-- Text segment --
In this respect, we cannot improve on the opening sentence of Judge Foley’s dissent:
Undaunted by the facts, well-established legal precedent, and respondent’s failure to present sufficient evidence to establish his determinations, the majority allow their olfaction to displace sound legal reasoning and adherence to the rule of law.
… Judge Foley’s use of “olfaction” is an obvious, collegially correct synonym for the less-elegant vernacular term, “smell test,” commonly used to identify a decision made not on the basis of relevant facts and applicable law, but on the decision maker's ‘gut’ feelings or intuition. The particular olfaction here is the anathema that Judge Swift identifies pejoratively in his concurring opinion as “the sophistication of the tax planning before us.”

-- Given data --

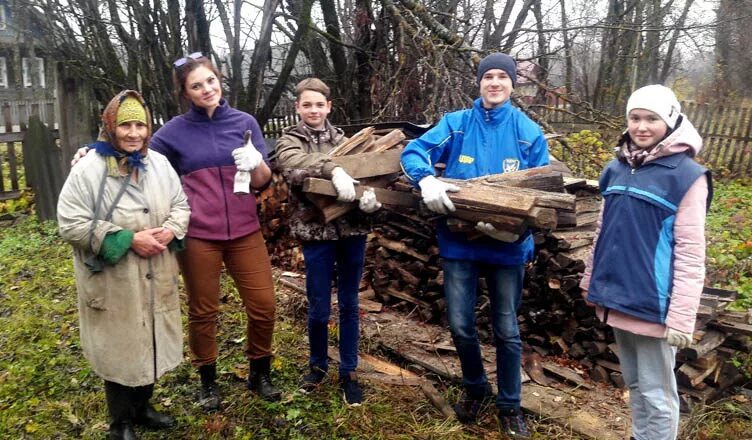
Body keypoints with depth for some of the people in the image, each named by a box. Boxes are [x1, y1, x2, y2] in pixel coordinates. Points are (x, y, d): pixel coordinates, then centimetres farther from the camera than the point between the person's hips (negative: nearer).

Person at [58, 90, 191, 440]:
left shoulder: (159, 164, 3)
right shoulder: (88, 170, -14)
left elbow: (181, 205, 10)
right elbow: (71, 225, -15)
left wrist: (170, 230, -12)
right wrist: (128, 239, -20)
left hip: (156, 279, 5)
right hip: (114, 283, -5)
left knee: (152, 342, 18)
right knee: (120, 350, 8)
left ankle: (142, 407, 41)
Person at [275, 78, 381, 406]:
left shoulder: (341, 138, 12)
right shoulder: (289, 140, 2)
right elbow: (292, 161, -22)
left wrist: (370, 194, -23)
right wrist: (333, 169, -36)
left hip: (352, 229, 3)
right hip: (316, 231, -2)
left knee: (349, 304, 11)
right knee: (319, 308, 6)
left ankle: (348, 372, 26)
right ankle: (317, 365, 32)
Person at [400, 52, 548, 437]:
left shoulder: (529, 132, -1)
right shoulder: (455, 123, -1)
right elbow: (412, 153, -9)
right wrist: (426, 178, -32)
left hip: (507, 245, 0)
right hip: (459, 241, 1)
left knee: (506, 330, 12)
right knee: (460, 325, 9)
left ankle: (509, 405, 33)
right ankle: (475, 388, 38)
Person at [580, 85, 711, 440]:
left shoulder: (686, 175, -11)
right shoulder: (617, 167, 6)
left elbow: (690, 255, -14)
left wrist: (681, 318, -17)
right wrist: (590, 279, 15)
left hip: (652, 302, -6)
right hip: (615, 295, 6)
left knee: (656, 392, 8)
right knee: (634, 383, 21)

-- Task item --
Continue the passage about Judge Foley's dissent and the word "olfaction," picking up after its final sentence.

-- Response to the task --
The court could just as well have quoted Judge Laro in dissent, who railed against “an avoidance of Federal gift taxes, while, at the same time, discouraging audit of the transfer and manufacturing phantom charitable gift and income tax deductions in the event that the value of the transfer was later increased … a prime example of clear taxpayer abuse.” In contrast, the Court of Appeals itself viewed the McCords as having “embarked on a course of comprehensive family wealth preservation and philanthropic support planning.”
h. The Government did not seek a rehearing in McCord.
i. The big question after McCord was whether the Fifth Circuit had approved, or “blessed,” the use of “defined value clauses.”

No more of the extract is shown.